Source:
----------------------------------------

Jefferson Moreira Nascimento (born 5 July 1988), known simply as Jefferson, is a Brazilian professional footballer who plays was a left-back.

Club career
Born in Campo Formoso, Bahia, Jefferson represented in his country Associação Desportiva São Caetano, Guaratinguetá Futebol, Sociedade Esportiva Palmeiras, Grêmio Barueri Futebol, Fluminense FC, Clube Náutico Capibaribe and Santa Cruz Futebol Clube. His Série A input consisted of 11 matches in representation of the third and fifth clubs, over three separate seasons; interspersed with that, he had a one-year spell in Portugal with G.D. Estoril Praia.

Jefferson returned to Estoril for the 2012–13 campaign, with the team now in the Primeira Liga. He scored his first goal as a professional on 11 November 2012 to help to a 2–0 home defeat of Moreirense FC, and also found the net against Sporting CP (3–1 home win) and S.L. Benfica (1–1, away) in an eventual fifth-place finish, with the subsequent qualification to the UEFA Europa League; most of his five successful strikes across all competitions came from long-distance shots.

----------------------------------------

Records from a collection:
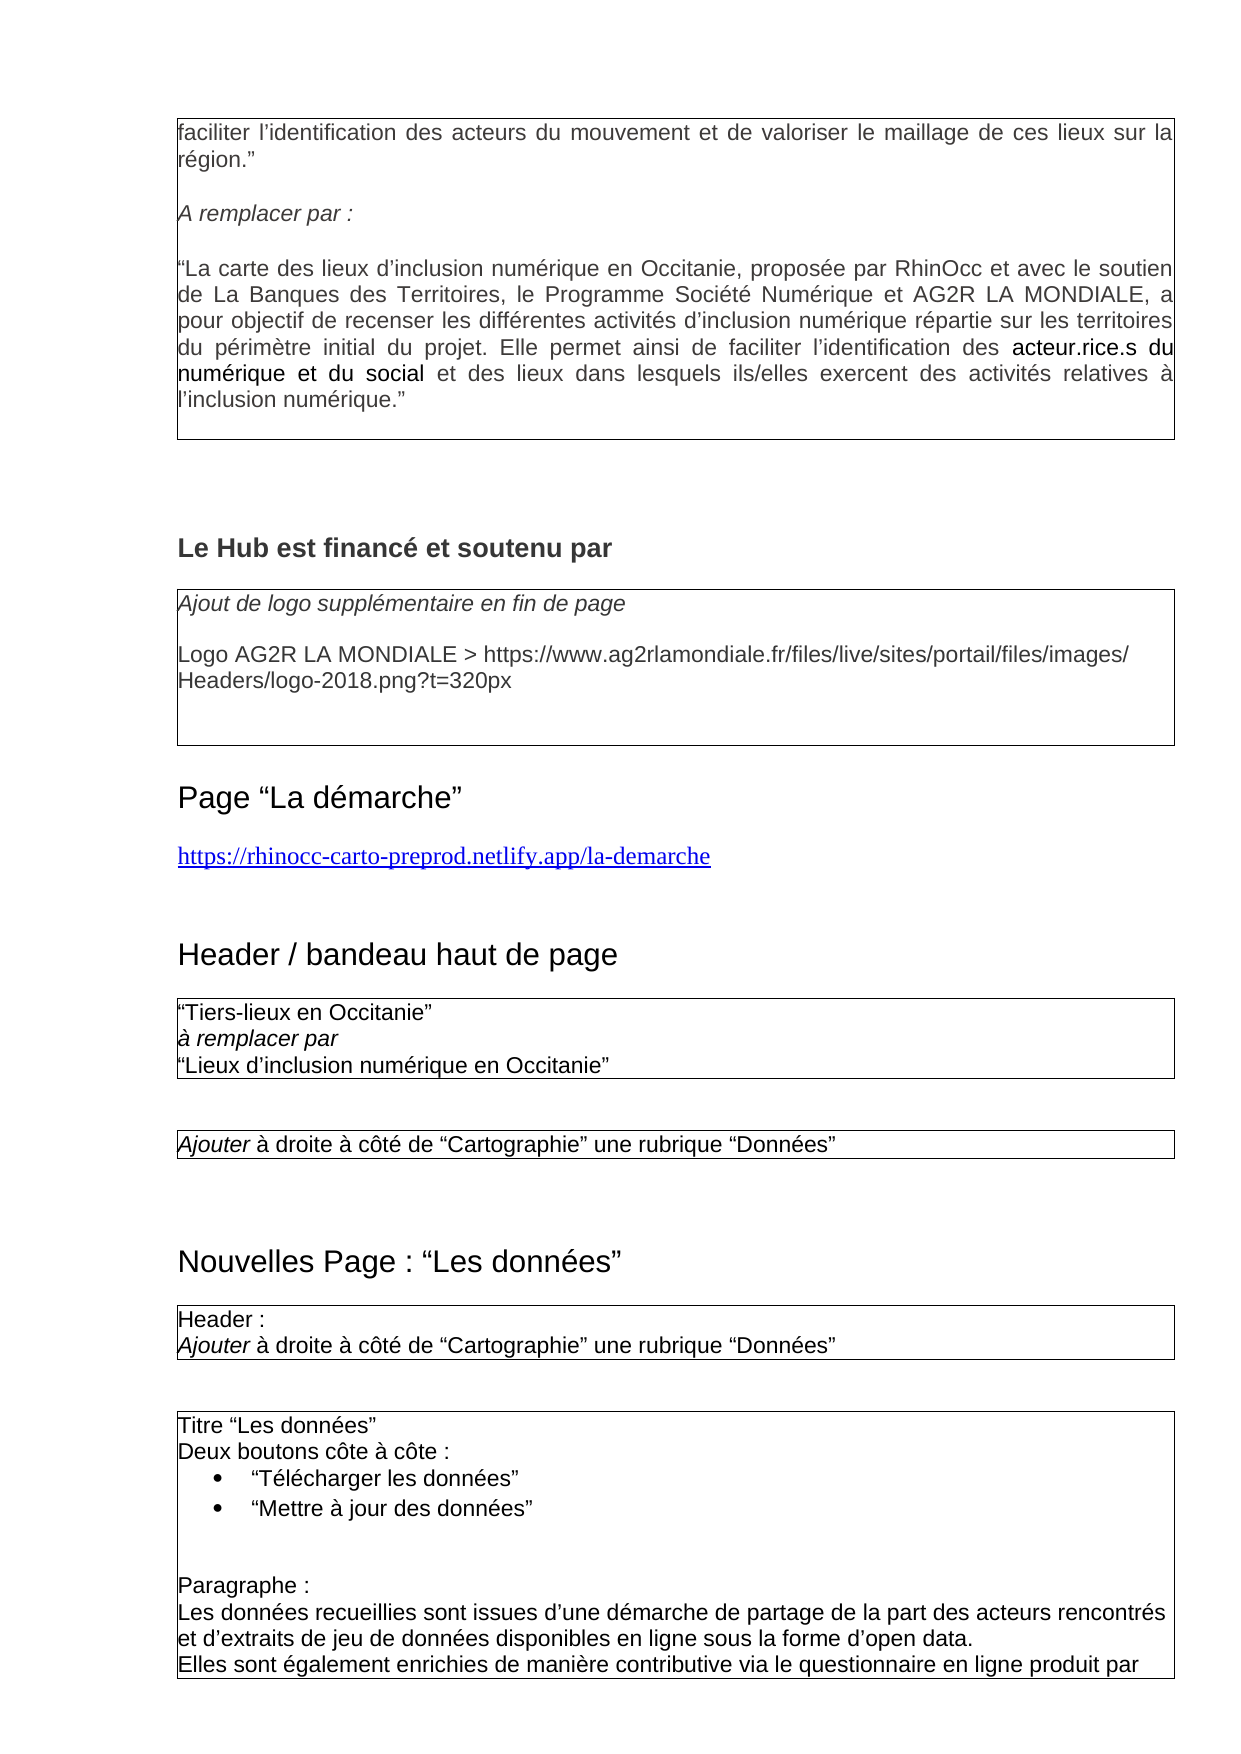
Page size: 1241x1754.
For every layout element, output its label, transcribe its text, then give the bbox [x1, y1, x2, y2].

text https://rhinocc-carto-preprod.netlify.app/la-demarche [177, 841, 1152, 870]
text Nouvelles Page : “Les données” [177, 1243, 1152, 1279]
table_header Header : Ajouter à droite à côté de “Cartographie” une rubrique “Données” [178, 1306, 1174, 1359]
table_header Ajout de logo supplémentaire en fin de page Logo AG2R LA MONDIALE > https://www.ag2rlamondiale.fr/files/live/sites/portail/files/images/Headers/logo-2018.png?t=320px [178, 590, 1174, 745]
table_header Ajouter à droite à côté de “Cartographie” une rubrique “Données” [178, 1131, 1174, 1157]
table_header faciliter l’identification des acteurs du mouvement et de valoriser le maillage de ces lieux sur la région.” A remplacer par : “La carte des lieux d’inclusion numérique en Occitanie, proposée par RhinOcc et avec le soutien de La Banques des Territoires, le Programme Société Numérique et AG2R LA MONDIALE, a pour objectif de recenser les différentes activités d’inclusion numérique répartie sur les territoires du périmètre initial du projet. Elle permet ainsi de faciliter l’identification des acteur.rice.s du numérique et du social et des lieux dans lesquels ils/elles exercent des activités relatives à l’inclusion numérique.” [178, 119, 1174, 439]
subtitle Le Hub est financé et soutenu par [177, 532, 1152, 563]
table_header Titre “Les données” Deux boutons côte à côte : “Télécharger les données” “Mettre à jour des données” Paragraphe : Les données recueillies sont issues d’une démarche de partage de la part des acteurs rencontrés et d’extraits de jeu de données disponibles en ligne sous la forme d’open data. Elles sont également enrichies de manière contributive via le questionnaire en ligne produit par [178, 1412, 1174, 1678]
table_header “Tiers-lieux en Occitanie” à remplacer par “Lieux d’inclusion numérique en Occitanie” [178, 999, 1174, 1078]
text Page “La démarche” [177, 779, 1152, 815]
text Header / bandeau haut de page [177, 936, 1152, 972]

----------------------------------------

Set problem: List every Brazilian club that the text about the footballer Jefferson says he represented in his country.

Solution to this problem: Associação Desportiva São Caetano, Guaratinguetá Futebol, Sociedade Esportiva Palmeiras, Grêmio Barueri Futebol, Fluminense FC, Clube Náutico Capibaribe, Santa Cruz Futebol Clube